Now I want to see if there’s a big difference in proportion of delayed flights based on their destination for Alaska flights.
propAlaskaDestination <- ggplot(AlaskaData, mapping = aes(x = Destination, y = Counts, fill = Status)) + geom_col(position = "fill")
propAlaskaDestination
I dont like how the names of the destinations are hard to read so I want to make this proportional bar plot horizontal!
propAlaskaDestinationH <- ggplot(AlaskaData, mapping = aes(x = Destination, y = Counts, fill = Status)) + geom_col(position = "fill") + coord_flip()
propAlaskaDestinationH
Much better!
Now lets do the same for the AM West flights. I want to see if there’s a big difference in proportion of delayed flights based on their destination for AM West flights.

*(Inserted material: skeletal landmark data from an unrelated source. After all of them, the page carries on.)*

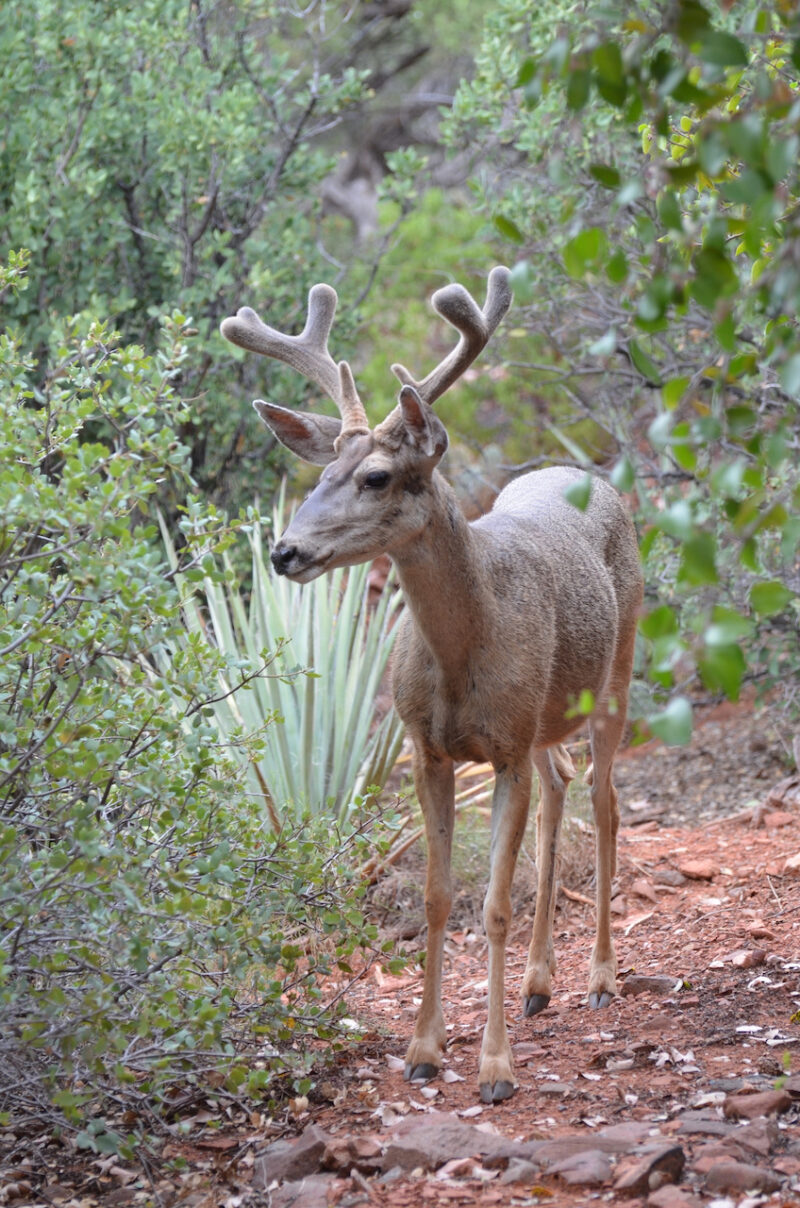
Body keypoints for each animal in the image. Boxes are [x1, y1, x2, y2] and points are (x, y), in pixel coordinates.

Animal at [221, 266, 647, 1106]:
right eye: (321, 473)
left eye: (378, 475)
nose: (284, 551)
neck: (462, 656)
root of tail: (584, 474)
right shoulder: (429, 749)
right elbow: (437, 896)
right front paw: (423, 1048)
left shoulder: (503, 750)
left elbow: (494, 903)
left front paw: (495, 1068)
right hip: (543, 716)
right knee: (561, 781)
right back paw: (539, 984)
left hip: (617, 667)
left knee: (606, 800)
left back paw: (600, 976)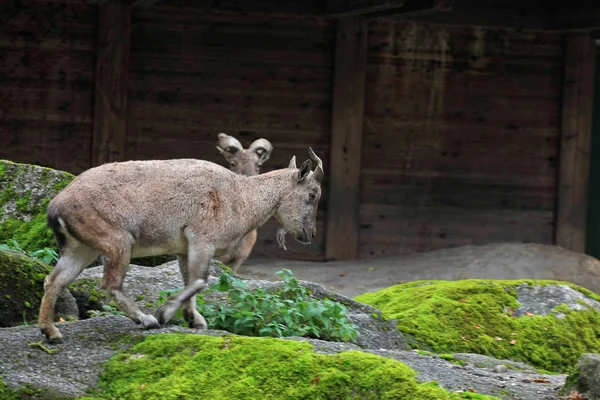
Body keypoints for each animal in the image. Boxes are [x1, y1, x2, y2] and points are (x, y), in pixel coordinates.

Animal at [38, 148, 324, 342]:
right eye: (312, 195)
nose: (310, 234)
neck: (241, 197)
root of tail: (56, 208)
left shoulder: (184, 249)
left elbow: (190, 281)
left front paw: (195, 321)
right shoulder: (202, 239)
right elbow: (200, 280)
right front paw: (165, 313)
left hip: (80, 249)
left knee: (54, 280)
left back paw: (51, 332)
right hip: (118, 240)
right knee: (110, 284)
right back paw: (146, 319)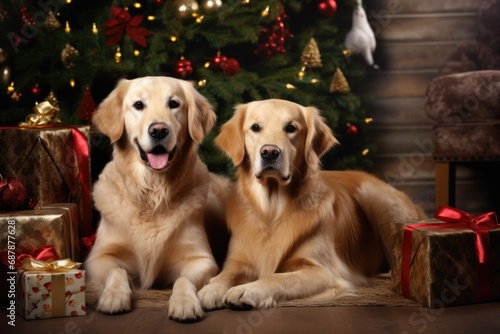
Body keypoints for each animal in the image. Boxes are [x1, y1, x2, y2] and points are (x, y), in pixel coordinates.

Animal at [85, 77, 229, 322]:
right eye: (138, 105)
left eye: (173, 104)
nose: (159, 130)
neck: (153, 193)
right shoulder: (98, 257)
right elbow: (117, 270)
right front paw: (113, 296)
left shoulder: (201, 259)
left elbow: (183, 278)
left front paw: (184, 302)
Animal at [197, 98, 424, 310]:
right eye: (255, 127)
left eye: (291, 128)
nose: (269, 152)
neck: (272, 212)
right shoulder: (238, 260)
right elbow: (225, 274)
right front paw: (211, 289)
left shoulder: (324, 271)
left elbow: (276, 277)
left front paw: (247, 290)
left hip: (375, 196)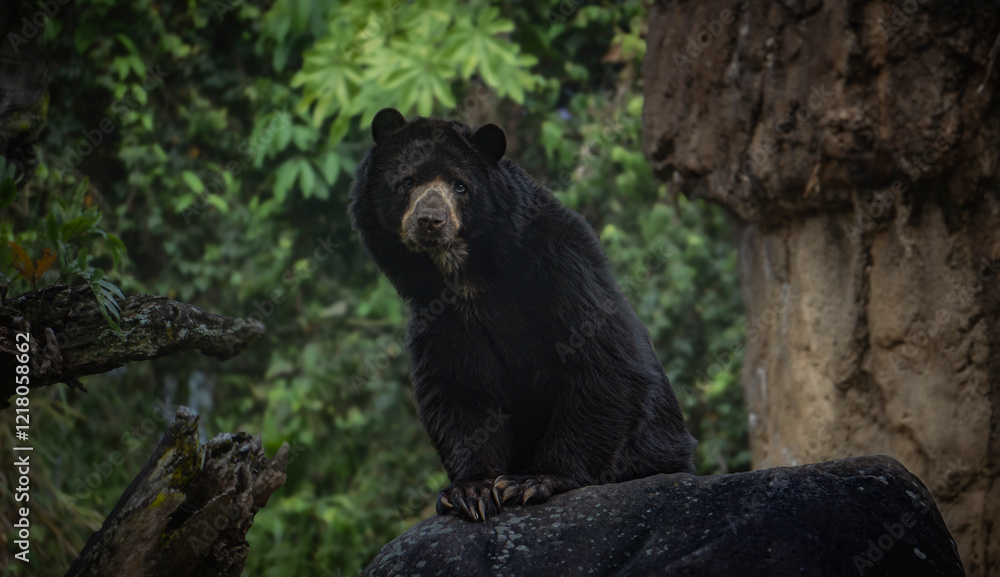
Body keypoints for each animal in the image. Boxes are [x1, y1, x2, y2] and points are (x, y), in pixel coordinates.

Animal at [349, 107, 697, 521]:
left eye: (461, 186)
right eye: (407, 180)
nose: (431, 220)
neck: (467, 276)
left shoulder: (563, 270)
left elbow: (603, 360)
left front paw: (532, 481)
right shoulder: (441, 315)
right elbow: (458, 388)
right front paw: (471, 491)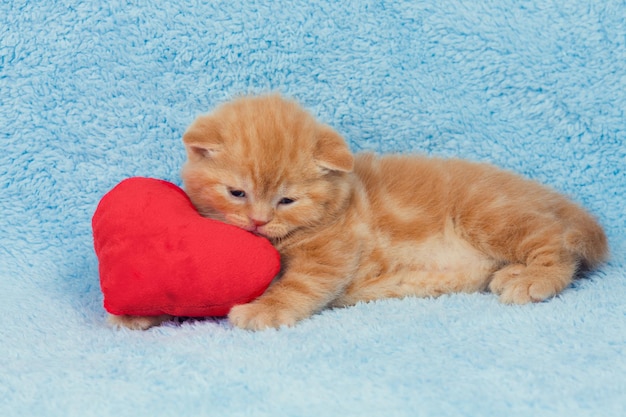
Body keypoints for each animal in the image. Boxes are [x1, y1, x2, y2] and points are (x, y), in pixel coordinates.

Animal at [109, 95, 608, 332]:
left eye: (287, 201)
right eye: (237, 193)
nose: (258, 222)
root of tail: (543, 192)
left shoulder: (330, 252)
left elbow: (296, 285)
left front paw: (265, 310)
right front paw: (139, 314)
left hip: (491, 215)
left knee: (557, 244)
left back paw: (533, 279)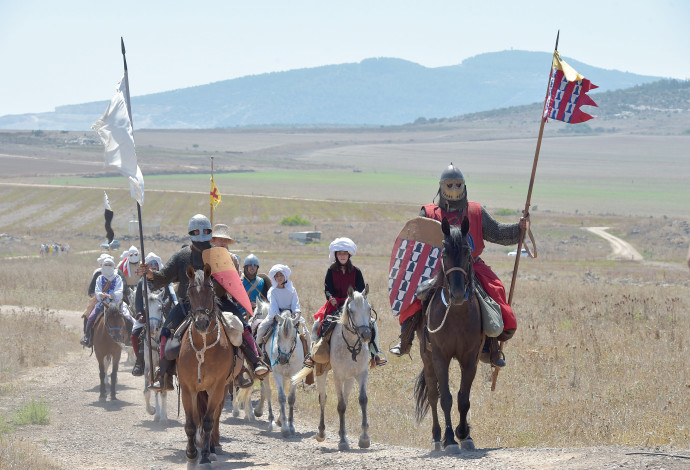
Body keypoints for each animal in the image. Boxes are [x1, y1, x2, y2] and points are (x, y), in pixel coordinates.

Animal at [176, 264, 243, 466]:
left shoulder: (217, 387)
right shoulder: (188, 388)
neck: (203, 348)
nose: (202, 323)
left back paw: (212, 447)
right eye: (190, 293)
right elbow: (191, 423)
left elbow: (208, 421)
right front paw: (191, 453)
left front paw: (205, 454)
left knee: (215, 416)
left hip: (222, 388)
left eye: (211, 290)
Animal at [292, 284, 374, 450]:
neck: (350, 345)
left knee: (346, 398)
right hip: (322, 373)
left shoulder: (362, 374)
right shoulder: (338, 376)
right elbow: (340, 405)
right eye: (351, 310)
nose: (366, 335)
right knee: (323, 398)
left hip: (349, 379)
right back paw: (321, 432)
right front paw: (342, 440)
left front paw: (364, 438)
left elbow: (362, 400)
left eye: (369, 308)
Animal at [412, 216, 482, 452]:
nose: (458, 294)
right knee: (434, 395)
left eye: (467, 252)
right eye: (444, 254)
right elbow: (445, 399)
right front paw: (450, 438)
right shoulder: (440, 357)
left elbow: (463, 399)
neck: (457, 314)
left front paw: (464, 434)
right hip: (427, 357)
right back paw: (436, 437)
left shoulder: (470, 358)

propAMWestDestination <- ggplot(AMWestData, mapping = aes(x = Destination, y = Counts, fill = Status)) + geom_col(position = "fill") + coord_flip()
propAMWestDestination
Based on this analysis, there is not a significant difference between arrival delays for Alaska and AM West. From this data specifically, I found that the greatest proportion of delayed flights were from AM West airlines going to San Francisco. I also found that the greatest proportion of on time flights were from Alaska airlines going to Phoenix.